Secondo Finco «siamo dinanzi ad un quadro di un Paese che potrebbe smettere di crescere, che fa a pugni con l’ottimismo del governo e la convinzione che la manovra sia la soluzione e non il problema. Sarebbe auspicabile e saggio che questi segnali, dopo Ue, mercati, agenzie di rating e la posizione espressa da tutti i settori produttivi, inducano il governo a fare i conti con le proprie responsabilità di fronte al Paese. A dialogare, a confrontarsi con il popolo dei produttori, capire che ci sono alcune criticità e cambiare.

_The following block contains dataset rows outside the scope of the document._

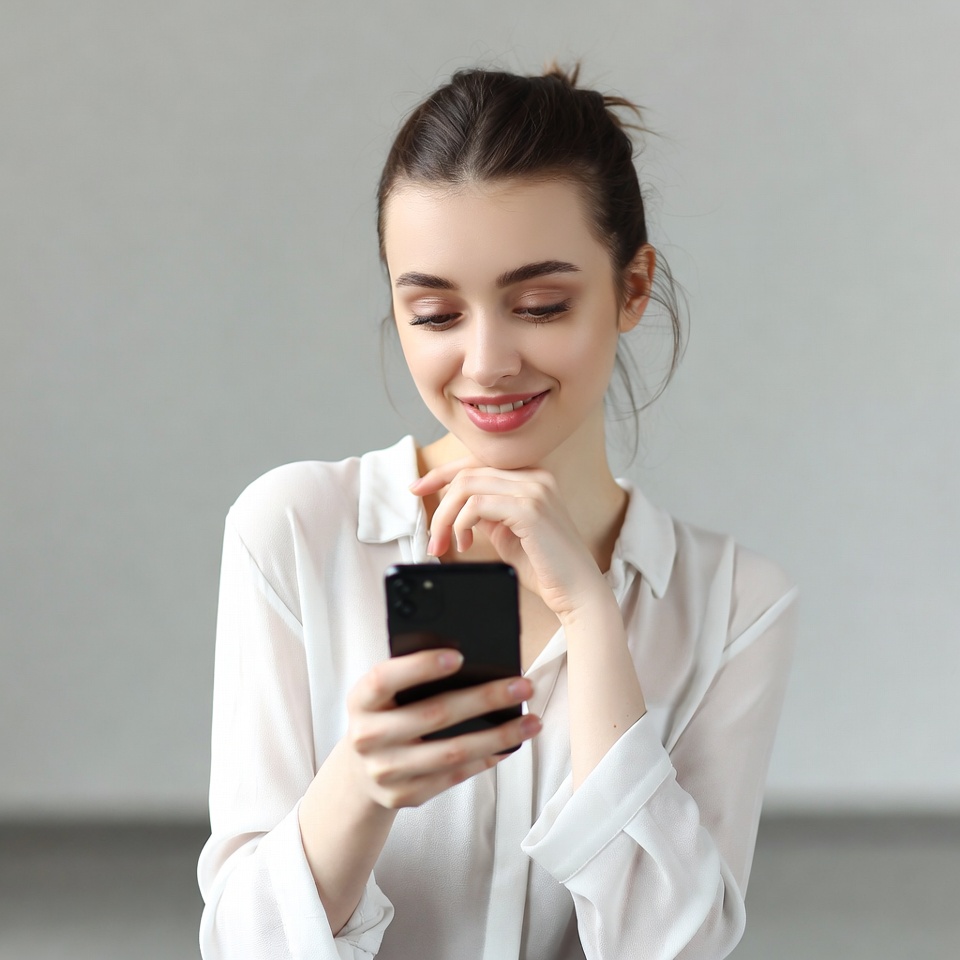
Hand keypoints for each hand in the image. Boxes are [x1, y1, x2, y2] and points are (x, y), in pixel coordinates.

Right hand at [344, 648, 540, 808]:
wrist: (358, 772)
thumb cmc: (384, 715)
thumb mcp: (383, 694)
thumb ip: (411, 677)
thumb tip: (471, 662)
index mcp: (361, 700)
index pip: (385, 679)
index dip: (420, 667)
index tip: (459, 656)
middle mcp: (368, 737)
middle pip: (433, 716)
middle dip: (484, 699)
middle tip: (522, 685)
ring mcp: (386, 771)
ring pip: (452, 752)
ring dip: (498, 736)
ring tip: (531, 721)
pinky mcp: (406, 795)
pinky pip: (455, 775)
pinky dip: (486, 758)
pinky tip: (510, 745)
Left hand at [411, 459, 609, 617]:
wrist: (578, 592)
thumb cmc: (546, 568)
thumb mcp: (508, 533)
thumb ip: (488, 515)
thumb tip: (458, 507)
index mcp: (532, 477)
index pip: (478, 462)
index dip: (442, 473)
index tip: (418, 488)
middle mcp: (535, 476)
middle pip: (468, 472)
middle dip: (439, 500)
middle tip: (431, 533)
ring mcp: (534, 489)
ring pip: (467, 487)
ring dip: (446, 517)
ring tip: (444, 544)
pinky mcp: (530, 509)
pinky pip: (476, 506)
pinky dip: (461, 524)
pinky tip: (464, 543)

Cambiare la manovra per destinare tutte le risorse disponibili non al finanziamento di spesa corrente, ma al sostegno prioritario degli investimenti produttivi, pubblici e privati, dei quali c’è bisogno per realizzare o anche solo avvicinare gli ambiziosi obiettivi di crescita che si è dato il governo. Ricordando che la crescita non si fa per decreto, la fa l’industria».

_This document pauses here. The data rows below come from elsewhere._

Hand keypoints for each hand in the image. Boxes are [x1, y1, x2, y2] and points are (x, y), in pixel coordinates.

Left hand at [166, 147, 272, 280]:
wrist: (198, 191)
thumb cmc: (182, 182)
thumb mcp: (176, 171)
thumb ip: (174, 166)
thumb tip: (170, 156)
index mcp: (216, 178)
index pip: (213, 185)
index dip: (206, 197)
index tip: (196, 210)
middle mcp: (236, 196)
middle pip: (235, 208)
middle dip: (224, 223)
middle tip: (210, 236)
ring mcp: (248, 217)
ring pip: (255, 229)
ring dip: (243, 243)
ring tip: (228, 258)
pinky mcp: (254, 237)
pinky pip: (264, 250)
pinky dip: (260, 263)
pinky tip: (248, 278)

«Gli imprenditori veri – sottolinea Finco -, che creano Pil e occupazione, vogliono certezze: sul progetto di politica industriale, sulle infrastrutture, dalla TAV alla Pedemontana, e sui tempi della loro realizzazione, sulla nostra collocazione in Europa per reggere il confronto con Usa, Cina, Russia. Le imprese non possono più sopportare una politica che va contro lo sviluppo e la crescita». E i politici, almeno quelli veri – specie sempre più rara sostituita da propalatori di fandonie -, dovrebbero agire per trasformare in atti concreti le aspettative dell’economia, in modo da fare crescere il Paese e distribuire la ricchezza prodotta a tutti, senza perdersi per viottoli e scorciatoie varie che portano solo dritti verso il burrone.